A torrent of water, mud and logs swept through a resort village on Indonesia's Sumatra island, killing at least 80 people, including five foreigners, and leaving 123 people missing, officials said Monday.
Days of heavy rain triggered a surge Sunday night in the Bohorok River, destroying dozens of inns and restaurants that line its banks.
"The logs and rocks hit my body and turned me black and blue. I survived when neighbors pulled me out of the river," said a sobbing survivor who identified himself only as Hendri.
"I watched my father and mother drown."
Hendri said the surge lasted 10 minutes and carried thousands of logs, which smashed into the inns near the river.

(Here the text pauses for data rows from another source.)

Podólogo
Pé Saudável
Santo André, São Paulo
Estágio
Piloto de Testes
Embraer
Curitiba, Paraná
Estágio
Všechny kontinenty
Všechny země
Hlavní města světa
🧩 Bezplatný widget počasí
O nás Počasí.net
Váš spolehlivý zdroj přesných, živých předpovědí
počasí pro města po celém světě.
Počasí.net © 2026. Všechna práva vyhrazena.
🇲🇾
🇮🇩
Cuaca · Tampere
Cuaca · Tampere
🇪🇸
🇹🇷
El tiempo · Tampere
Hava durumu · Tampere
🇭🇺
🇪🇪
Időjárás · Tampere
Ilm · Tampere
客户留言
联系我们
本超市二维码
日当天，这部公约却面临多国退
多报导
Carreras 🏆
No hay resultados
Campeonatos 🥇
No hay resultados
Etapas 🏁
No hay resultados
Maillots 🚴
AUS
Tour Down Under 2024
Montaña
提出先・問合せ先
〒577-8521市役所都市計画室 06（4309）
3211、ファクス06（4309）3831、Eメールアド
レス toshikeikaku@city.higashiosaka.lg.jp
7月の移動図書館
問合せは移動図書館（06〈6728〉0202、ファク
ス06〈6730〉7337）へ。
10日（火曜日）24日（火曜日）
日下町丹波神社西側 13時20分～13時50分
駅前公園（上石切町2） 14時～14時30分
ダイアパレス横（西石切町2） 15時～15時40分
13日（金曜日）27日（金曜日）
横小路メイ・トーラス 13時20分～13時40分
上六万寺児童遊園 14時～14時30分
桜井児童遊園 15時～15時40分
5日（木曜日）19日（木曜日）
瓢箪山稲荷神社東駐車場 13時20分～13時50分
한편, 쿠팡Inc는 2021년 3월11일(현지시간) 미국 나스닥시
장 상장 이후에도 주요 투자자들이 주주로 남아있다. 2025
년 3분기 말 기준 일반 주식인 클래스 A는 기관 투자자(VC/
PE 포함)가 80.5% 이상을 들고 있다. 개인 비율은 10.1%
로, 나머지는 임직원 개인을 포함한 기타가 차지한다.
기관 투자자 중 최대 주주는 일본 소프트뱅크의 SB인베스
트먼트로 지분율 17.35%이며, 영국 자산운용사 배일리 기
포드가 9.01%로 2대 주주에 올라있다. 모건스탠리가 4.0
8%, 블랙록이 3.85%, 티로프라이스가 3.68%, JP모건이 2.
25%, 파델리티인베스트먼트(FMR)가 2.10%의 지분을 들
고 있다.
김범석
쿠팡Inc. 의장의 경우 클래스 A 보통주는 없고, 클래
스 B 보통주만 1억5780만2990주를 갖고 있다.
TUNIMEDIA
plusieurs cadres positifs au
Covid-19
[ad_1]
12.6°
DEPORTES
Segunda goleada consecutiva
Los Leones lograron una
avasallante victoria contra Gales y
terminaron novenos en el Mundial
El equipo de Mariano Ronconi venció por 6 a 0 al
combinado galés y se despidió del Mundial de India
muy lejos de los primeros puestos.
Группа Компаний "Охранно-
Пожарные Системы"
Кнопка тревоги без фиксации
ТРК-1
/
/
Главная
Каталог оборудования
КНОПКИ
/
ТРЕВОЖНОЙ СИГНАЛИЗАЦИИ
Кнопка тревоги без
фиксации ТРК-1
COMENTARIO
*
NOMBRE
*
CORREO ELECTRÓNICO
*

Despite the immense tragedy, there were stories of dramatic escapes.
Californians Tyson Murphy, 27, and Tommy Connelly, 26, said they climbed trees to get away from the deluge, clinging to the branches for 1 1/2 hours.
When the waters subsided, "we each kissed our respective trees and took a branch with us," said Connelly, of Ladera Ranch.
"It's one of those things you think will never happen to you," said Murphy, of Laguna Beach, sporting dreadlocks and a Bob Marley T-shirt. "I just said a couple of prayers."
Most of Bukit Lawang's 2,500 people were asleep when the torrent hit. Many had been observing the dawn-to-dusk fast of the Ramadan holy month and had gone to bed early so they could get up before dawn for a meal.
Officials blamed the flood on illegal logging in the jungles above the village, which is 45 miles from the North Sumatra provincial capital of Medan.
Huge branches and boulders lay tumbled across the once picturesque village, which has long drawn backpackers from across the world to a nearby reserve for endangered orangutans.
Despite the devastation, officials said that the dozens of orangutans appeared unaffected.
The dead included two Germans, two Austrians and a Singaporean, a police officer said.
Hundreds of people die each year in floods in Indonesia.
Environmentalists say many of the disasters are caused by illegal deforestation, which disrupts the natural absorption and flow of water from the highlands.